While a focus on debt, aid and trade does offer opportunities to the global justice movement, Hodkinson warns the direction of the MPH campaign also threatens to actively derail the movement at the same time.
Perhaps the most dangerous aspect of MPH's blending of its message with that of the government's, and its exclusion of critics North and South, is that it enables the state and media to draw a sharp line in the sand between the 'good protester' attending the 2 July Edinburgh rally, and the 'bad protester' - anyone who is contemplating engaging in civil disobedience against what is, after all, an illegitimate institution and set of governments responsible for the deaths of millions of innocent people each year.

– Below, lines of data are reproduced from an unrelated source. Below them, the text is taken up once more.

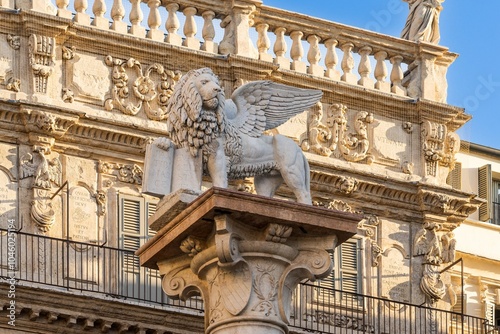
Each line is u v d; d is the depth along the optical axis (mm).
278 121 33562
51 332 44719
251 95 33406
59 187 45781
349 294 48281
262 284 31438
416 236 49625
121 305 45156
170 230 31562
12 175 45406
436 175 50125
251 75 48094
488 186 53062
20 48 46031
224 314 31422
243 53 48188
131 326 45344
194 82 32219
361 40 49875
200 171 32219
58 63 46344
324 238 31562
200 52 47625
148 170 32094
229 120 32750
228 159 32438
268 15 48812
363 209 49312
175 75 47406
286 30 49094
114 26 47031
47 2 46438
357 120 49469
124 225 46281
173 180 32125
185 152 32250
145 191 32000
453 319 50156
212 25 48188
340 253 48656
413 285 49312
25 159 45594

Those UK development NGOs unhappy with MPH's direction know this only too well, but refuse to publicly walk away from a campaign that is actively derailing the global justice movement. Although it may sound cynical, the reason is simple: MPHistory is a money-spinner. "Although we hate the message and the corporate branding, some NGOs are making thousands of pounds through the wristbands," one arch critic admitted. "We have loads of new people on our database interested in our campaigns, and because the issues of trade, debt and aid are now suddenly sexy again, we have new funding bodies approaching us to do projects and research. MPH is paying for my job for the next 3 years."